WORK ORDER 1
In the passage on polycythemia, what does the hematocrit measure?
WORK ORDER 2
Using the passage on polycythemia, explain why "polycythemia" and "erythrocytosis" are not the same term even though they overlap.

SUPPLIED PASSAGE
---

Laboratory diagnosis of high hemoglobin content in blood

Polycythemia (also spelt polycythaemia) is a medical condition suggested by a laboratory finding that the hematocrit (the volume percentage of red blood cells in the blood) and/or hemoglobin concentration are increased in the blood, although this finding is also present in capillary leak syndrome. Polycythemia is sometimes called erythrocytosis, and there is significant overlap in the two findings, but the terms are not the same: polycythemia describes any increase in hematocrit and/or hemoglobin, while erythrocytosis describes an increase specifically in the number of red blood cells in the blood.

Polycythemia has many causes. It can describe an increase in the number of red blood cells ("absolute polycythemia") or a decrease in the volume of plasma ("relative polycythemia"). Absolute polycythemia can be due to genetic mutations in the bone marrow ("primary polycythemia"), physiological adaptations to one's environment, medications, and/or other health conditions. Laboratory studies such as serum erythropoeitin levels and genetic testing might be helpful to clarify the cause of polycythemia if the physical exam and patient history do not reveal a likely cause.

---

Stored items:
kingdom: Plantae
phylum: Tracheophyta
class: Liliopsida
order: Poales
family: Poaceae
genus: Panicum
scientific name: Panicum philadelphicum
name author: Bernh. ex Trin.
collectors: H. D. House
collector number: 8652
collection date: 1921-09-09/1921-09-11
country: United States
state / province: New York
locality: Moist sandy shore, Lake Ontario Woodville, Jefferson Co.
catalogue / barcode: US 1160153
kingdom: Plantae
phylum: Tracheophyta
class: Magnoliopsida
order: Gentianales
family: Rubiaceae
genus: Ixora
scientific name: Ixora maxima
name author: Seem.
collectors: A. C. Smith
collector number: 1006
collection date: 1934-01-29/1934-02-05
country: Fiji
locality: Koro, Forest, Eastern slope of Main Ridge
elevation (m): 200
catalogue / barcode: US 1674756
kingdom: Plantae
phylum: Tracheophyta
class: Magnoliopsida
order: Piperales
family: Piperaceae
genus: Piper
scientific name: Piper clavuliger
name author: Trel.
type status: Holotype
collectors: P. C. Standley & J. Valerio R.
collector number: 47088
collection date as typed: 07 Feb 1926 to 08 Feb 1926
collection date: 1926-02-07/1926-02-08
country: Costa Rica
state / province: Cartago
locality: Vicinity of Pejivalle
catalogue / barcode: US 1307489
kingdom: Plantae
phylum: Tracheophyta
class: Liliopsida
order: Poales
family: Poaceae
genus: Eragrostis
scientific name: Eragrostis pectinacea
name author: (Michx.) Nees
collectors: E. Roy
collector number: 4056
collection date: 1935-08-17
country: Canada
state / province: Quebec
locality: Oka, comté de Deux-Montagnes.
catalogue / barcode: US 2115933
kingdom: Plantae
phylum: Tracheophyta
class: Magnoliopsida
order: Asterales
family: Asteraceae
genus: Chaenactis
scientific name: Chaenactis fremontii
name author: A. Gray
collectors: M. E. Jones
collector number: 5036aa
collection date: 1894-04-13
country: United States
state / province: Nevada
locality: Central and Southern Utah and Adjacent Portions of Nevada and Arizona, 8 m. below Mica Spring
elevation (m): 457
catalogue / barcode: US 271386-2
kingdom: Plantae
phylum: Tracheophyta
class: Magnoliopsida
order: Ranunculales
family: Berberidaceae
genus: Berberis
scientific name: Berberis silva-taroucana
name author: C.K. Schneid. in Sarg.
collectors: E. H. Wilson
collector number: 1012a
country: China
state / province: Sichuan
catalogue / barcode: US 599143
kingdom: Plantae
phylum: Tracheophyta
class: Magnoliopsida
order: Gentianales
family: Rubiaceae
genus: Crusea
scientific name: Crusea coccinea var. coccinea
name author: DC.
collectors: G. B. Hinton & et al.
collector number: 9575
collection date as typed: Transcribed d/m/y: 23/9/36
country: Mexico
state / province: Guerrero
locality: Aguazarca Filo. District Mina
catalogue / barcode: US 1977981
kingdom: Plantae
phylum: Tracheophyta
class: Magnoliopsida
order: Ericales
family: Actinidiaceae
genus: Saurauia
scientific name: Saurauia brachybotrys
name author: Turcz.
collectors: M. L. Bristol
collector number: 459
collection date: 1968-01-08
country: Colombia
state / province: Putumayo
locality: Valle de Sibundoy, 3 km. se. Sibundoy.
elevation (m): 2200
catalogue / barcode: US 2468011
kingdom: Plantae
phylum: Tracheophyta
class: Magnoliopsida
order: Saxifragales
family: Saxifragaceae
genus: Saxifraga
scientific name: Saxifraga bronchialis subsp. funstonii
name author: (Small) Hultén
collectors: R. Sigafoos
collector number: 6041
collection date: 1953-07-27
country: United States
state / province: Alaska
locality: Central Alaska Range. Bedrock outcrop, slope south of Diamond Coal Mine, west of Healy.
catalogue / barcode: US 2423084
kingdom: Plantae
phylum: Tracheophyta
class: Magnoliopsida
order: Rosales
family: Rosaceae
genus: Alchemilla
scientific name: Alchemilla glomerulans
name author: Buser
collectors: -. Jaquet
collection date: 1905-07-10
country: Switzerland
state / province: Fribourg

---

EXPECTED OUTPUT 1
The hematocrit is the volume percentage of red blood cells in the blood.

EXPECTED OUTPUT 2
Polycythemia describes any increase in hematocrit and/or hemoglobin. Erythrocytosis describes an increase specifically in the number of red blood cells in the blood.